• Danielle Delomas

Siblings: They Need Support After Loss Too

{ It’s October, which brings us Pregnancy and Infant Loss Awareness Month. As a mama to two rainbow babies and as a bereavement doula, this month holds a special place in my heart and in my work. All month I will be sharing pregnancy loss and infant loss information, stories, and resources. }

Losing a child or experiencing a miscarriage is difficult for the whole family. It can be especially hard for siblings - no matter their age. Not only will they be grieving the death of a sibling, but they will also be coping with their parents’ range of emotions as they mourn.

It can be an incredibly confusing time for young children. You might notice some changes in behavior, appetite and mood as they adjust. Bear in mind they will be watching their parents closely for cues on how to react.

One of the best ways you can help your kids navigate this unexpected life change is to keep talking with them. You will need to explain what has happened, and what it means to your family. If they are younger, you might need to explain it more than once. If you find it is too difficult for you to talk right way, that’s okay. Ask a trusted relative or friend to talk with your kids for you. They might need to explain to your kids that while you are a little too upset to talk right now, you love them very much and will be able to talk soon. How much you share with your kids might depend on their age, and whether or not they have experienced the loss of a family member or relative before. When it comes to having difficult conversations with younger kids, less is more. Start with the basics, and if they need more details they will likely ask.

When talking about death with kids, it is best to keep the conversation straightforward and avoid metaphors. Phrases like "baby is sleeping" or "we lost your baby brother" might be easier than saying "died", but these phrases can be confusing or even scary to young kids. They might begin to fear bedtime or worry about losing you. Try to help them understand that their sibling has died, that it is permanent and it makes you very sad.

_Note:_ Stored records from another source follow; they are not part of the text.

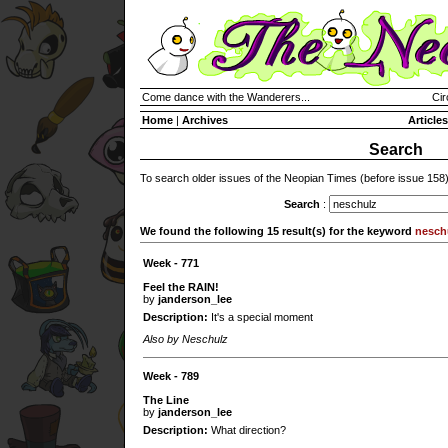
Come dance with the Wanderers...
Cir
Home
|
Archives
Articles
Search
To search older issues of the Neopian Times (before issue 158
Search
:
We found the following 15 result(s) for the keyword
nesch
Week - 771
Feel the RAIN!
by
janderson_lee
Description:
It's a special moment
Also by Neschulz
Week - 789
The Line
by
janderson_lee
Description:
What direction?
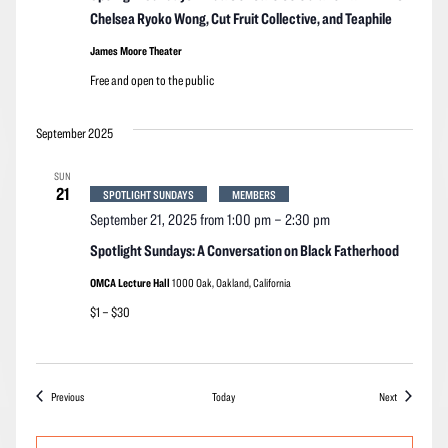
Chelsea Ryoko Wong, Cut Fruit Collective, and Teaphile
James Moore Theater
Free and open to the public
September 2025
SUN
21
SPOTLIGHT SUNDAYS
MEMBERS
September 21, 2025 from 1:00 pm
–
2:30 pm
Spotlight Sundays: A Conversation on Black Fatherhood
OMCA Lecture Hall
1000 Oak, Oakland, California
$1 – $30
Events
Events
Previous
Today
Next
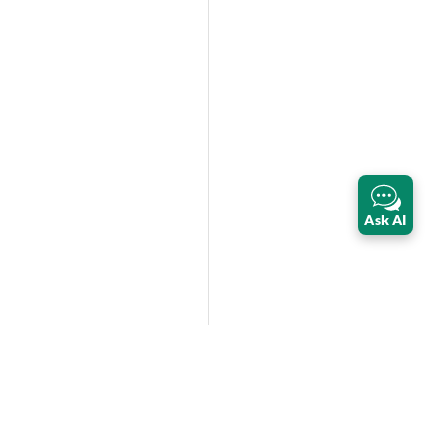
Ask AI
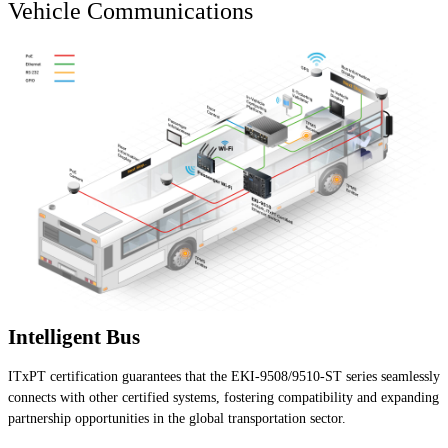
Vehicle Communications
Intelligent Bus
ITxPT certification guarantees that the EKI-9508/9510-ST series seamlessly
connects with other certified systems, fostering compatibility and expanding
partnership opportunities in the global transportation sector.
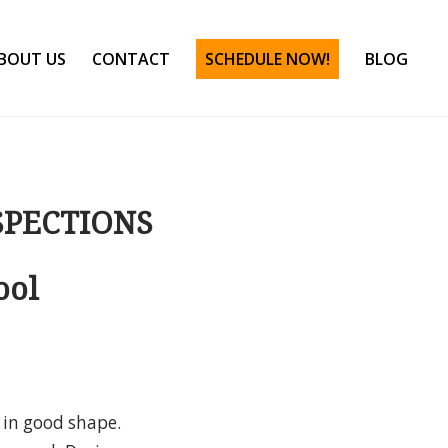
BOUT US
CONTACT
SCHEDULE NOW!
BLOG
SPECTIONS
ool
 in good shape.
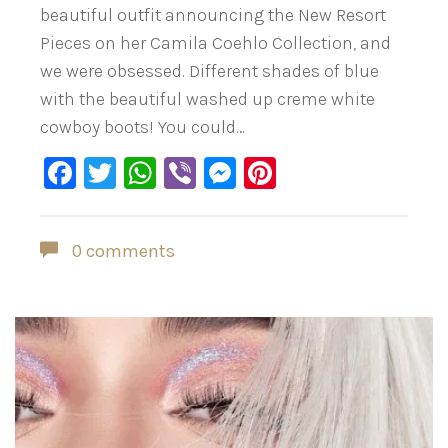
beautiful outfit announcing the New Resort
Pieces on her Camila Coehlo Collection, and
we were obsessed. Different shades of blue
with the beautiful washed up creme white
cowboy boots! You could…
Facebook
Twitter
WhatsApp
Viber
Messenger
Pinterest
0 comments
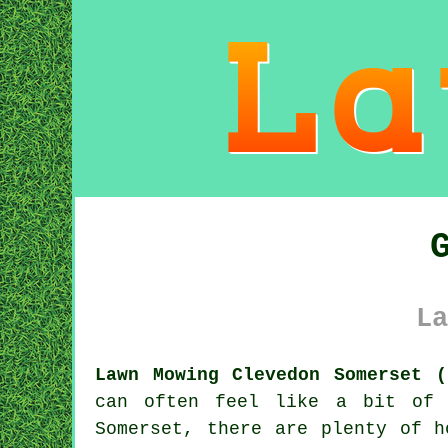
La
Lawn Mowing Clevedon Somerset (
can often feel like a bit of 
Somerset, there are plenty of h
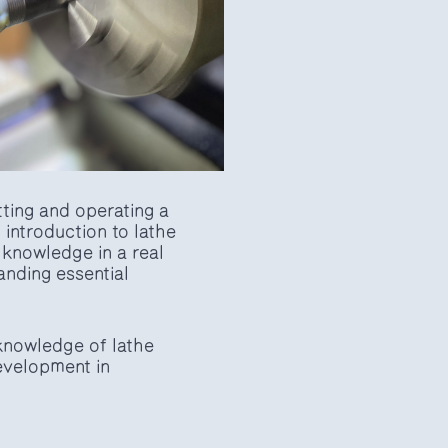
utting and operating a
introduction to lathe
r knowledge in a real
anding essential
 knowledge of lathe
development in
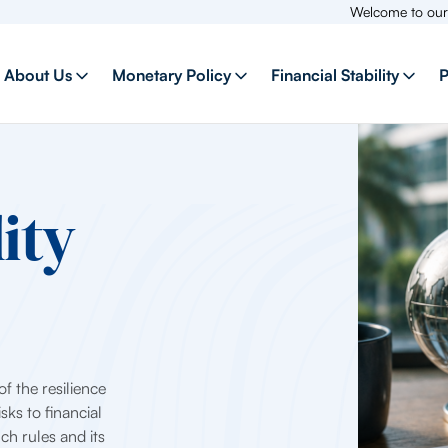
Welcome to our new websit
About Us
Monetary Policy
Financial Stability
P
ity
f the resilience
sks to financial
uch rules and its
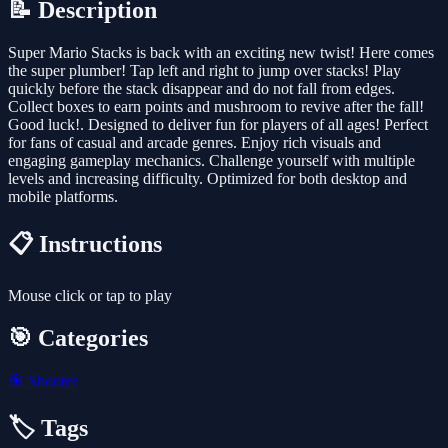
📝 Description
Super Mario Stacks is back with an exciting new twist! Here comes
the super plumber! Tap left and right to jump over stacks! Play
quickly before the stack disappear and do not fall from edges.
Collect boxes to earn points and mushroom to revive after the fall!
Good luck!. Designed to deliver fun for players of all ages! Perfect
for fans of casual and arcade genres. Enjoy rich visuals and
engaging gameplay mechanics. Challenge yourself with multiple
levels and increasing difficulty. Optimized for both desktop and
mobile platforms.
📋 Instructions
Mouse click or tap to play
🎯 Categories
🎯
Shooter
🏷️ Tags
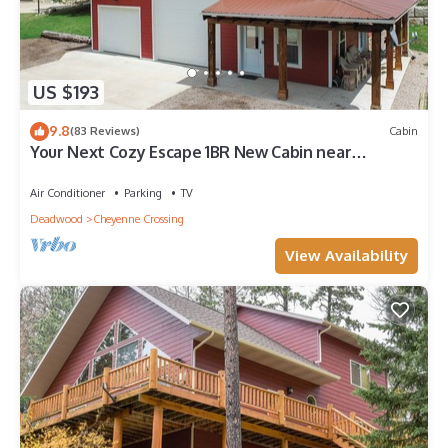
US $193
9.8
(83 Reviews)
Cabin
Your Next Cozy Escape 1BR New Cabin near
Cheyenne Crossing/Spearfish Canyon!
Air Conditioner
Parking
TV
Deadwood
Cheyenne Crossing
View Availability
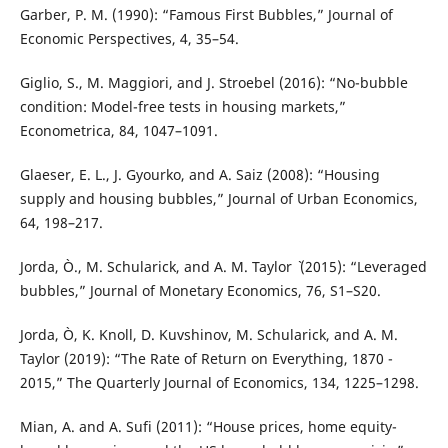
Garber, P. M. (1990): “Famous First Bubbles,” Journal of
Economic Perspectives, 4, 35–54.
Giglio, S., M. Maggiori, and J. Stroebel (2016): “No-bubble
condition: Model-free tests in housing markets,”
Econometrica, 84, 1047–1091.
Glaeser, E. L., J. Gyourko, and A. Saiz (2008): “Housing
supply and housing bubbles,” Journal of Urban Economics,
64, 198–217.
Jorda, Ò., M. Schularick, and A. M. Taylor ` (2015): “Leveraged
bubbles,” Journal of Monetary Economics, 76, S1–S20.
Jorda, Ò, K. Knoll, D. Kuvshinov, M. Schularick, and A. M.
Taylor (2019): “The Rate of Return on Everything, 1870 -
2015,” The Quarterly Journal of Economics, 134, 1225–1298.
Mian, A. and A. Sufi (2011): “House prices, home equity-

It will be hard for them to understand, that's okay. Do not be afraid to show them your emotions, and be open and honest when they have questions. Make a point of reminding them that this death is no one's fault.

Remember that siblings might need to put their grief into action just like any adult would. Encourage them to come up with their own way to remember baby: drawing a picture to frame and display in your home, picking out flowers to lay on baby's grave, or baking a cake for baby on their "stillbirthday" are just a few ways siblings can get involved.